____ SOURCE MATERIAL

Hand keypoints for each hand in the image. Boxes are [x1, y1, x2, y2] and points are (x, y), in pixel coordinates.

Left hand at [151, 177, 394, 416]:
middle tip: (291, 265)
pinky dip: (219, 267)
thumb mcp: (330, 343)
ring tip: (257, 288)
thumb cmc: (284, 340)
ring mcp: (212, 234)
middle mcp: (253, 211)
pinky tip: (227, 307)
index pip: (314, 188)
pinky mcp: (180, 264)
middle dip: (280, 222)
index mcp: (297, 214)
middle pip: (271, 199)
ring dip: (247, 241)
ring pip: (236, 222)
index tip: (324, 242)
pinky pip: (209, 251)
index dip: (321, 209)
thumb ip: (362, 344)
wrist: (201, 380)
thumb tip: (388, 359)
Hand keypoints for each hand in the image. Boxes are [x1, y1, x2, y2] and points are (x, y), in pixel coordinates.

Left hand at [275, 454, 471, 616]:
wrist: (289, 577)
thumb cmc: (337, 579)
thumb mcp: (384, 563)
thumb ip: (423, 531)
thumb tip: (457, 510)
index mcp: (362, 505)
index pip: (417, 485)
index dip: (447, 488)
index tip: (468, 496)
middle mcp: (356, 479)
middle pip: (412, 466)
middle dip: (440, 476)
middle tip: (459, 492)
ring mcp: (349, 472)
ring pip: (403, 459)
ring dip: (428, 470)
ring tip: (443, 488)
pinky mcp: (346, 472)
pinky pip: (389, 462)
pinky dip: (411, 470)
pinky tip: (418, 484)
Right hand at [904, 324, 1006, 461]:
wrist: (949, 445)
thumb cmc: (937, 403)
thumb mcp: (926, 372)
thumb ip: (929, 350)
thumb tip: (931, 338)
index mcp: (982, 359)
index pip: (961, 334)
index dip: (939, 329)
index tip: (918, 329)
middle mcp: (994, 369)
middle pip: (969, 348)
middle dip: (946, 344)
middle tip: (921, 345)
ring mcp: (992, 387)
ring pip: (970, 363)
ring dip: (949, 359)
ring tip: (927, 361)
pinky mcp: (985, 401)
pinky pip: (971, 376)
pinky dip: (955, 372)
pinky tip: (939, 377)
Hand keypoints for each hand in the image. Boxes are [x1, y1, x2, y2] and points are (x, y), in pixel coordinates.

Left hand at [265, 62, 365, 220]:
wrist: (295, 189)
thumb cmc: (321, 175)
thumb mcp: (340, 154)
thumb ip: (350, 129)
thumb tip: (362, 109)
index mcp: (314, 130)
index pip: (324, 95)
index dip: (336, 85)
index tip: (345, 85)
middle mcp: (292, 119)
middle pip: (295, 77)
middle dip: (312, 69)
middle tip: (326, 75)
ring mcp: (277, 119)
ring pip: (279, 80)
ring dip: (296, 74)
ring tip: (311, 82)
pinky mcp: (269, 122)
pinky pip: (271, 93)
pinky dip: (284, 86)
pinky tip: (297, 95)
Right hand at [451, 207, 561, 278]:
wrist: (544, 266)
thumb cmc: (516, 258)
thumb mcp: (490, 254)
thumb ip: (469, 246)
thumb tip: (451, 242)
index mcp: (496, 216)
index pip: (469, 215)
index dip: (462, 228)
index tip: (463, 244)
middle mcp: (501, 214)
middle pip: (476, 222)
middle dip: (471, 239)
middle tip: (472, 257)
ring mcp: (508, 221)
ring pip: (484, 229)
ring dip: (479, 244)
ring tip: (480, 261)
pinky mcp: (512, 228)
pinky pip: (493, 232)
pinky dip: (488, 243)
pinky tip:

________

**WORK ORDER:** Using the data above, transcribe the lines that run from the line with "pinky dip: (411, 470)" to the line with "index pip: (469, 215)", both ends kept, and output nothing else.

**REPLY:**
pinky dip: (411, 470)
pinky tip: (418, 484)
Right hand at [904, 324, 1006, 461]:
wrist: (949, 445)
thumb cmc: (937, 403)
thumb mcp: (926, 372)
thumb ip: (929, 350)
thumb tip: (931, 338)
index mcp: (982, 359)
index pip: (961, 334)
index dip: (939, 329)
index tip: (918, 329)
middle mcp: (994, 369)
middle pip: (969, 348)
middle dip: (946, 344)
middle tip: (921, 345)
ring mcp: (992, 387)
ring pip: (970, 363)
ring dip: (949, 359)
ring tip: (927, 361)
pinky mcp: (985, 401)
pinky pip: (971, 376)
pinky dip: (955, 372)
pinky tip: (939, 377)
Hand keypoints for each hand in the image. Boxes are [x1, y1, x2, y2] and points are (x, y), in pixel coordinates.

Left hand at [265, 62, 365, 220]:
wrist: (295, 189)
thumb cmc: (321, 175)
thumb mcp: (340, 154)
thumb ip: (350, 129)
thumb tip: (362, 109)
index mcp: (314, 130)
index pip: (324, 95)
index dip: (336, 85)
index tip: (345, 85)
middle mcp: (292, 119)
middle pip: (295, 77)
middle dip: (312, 69)
middle tip: (326, 75)
ring mcp: (277, 119)
ring pip: (279, 80)
ring dip: (296, 74)
ring tip: (311, 82)
pinky mcp: (269, 122)
pinky pip: (271, 93)
pinky dip: (284, 86)
pinky tip: (297, 95)
Right hand at [451, 207, 561, 278]:
wrist: (544, 266)
thumb cmc: (516, 258)
thumb mcp: (490, 254)
thumb ip: (469, 246)
thumb tip: (451, 242)
index mcp: (496, 216)
index pip: (469, 215)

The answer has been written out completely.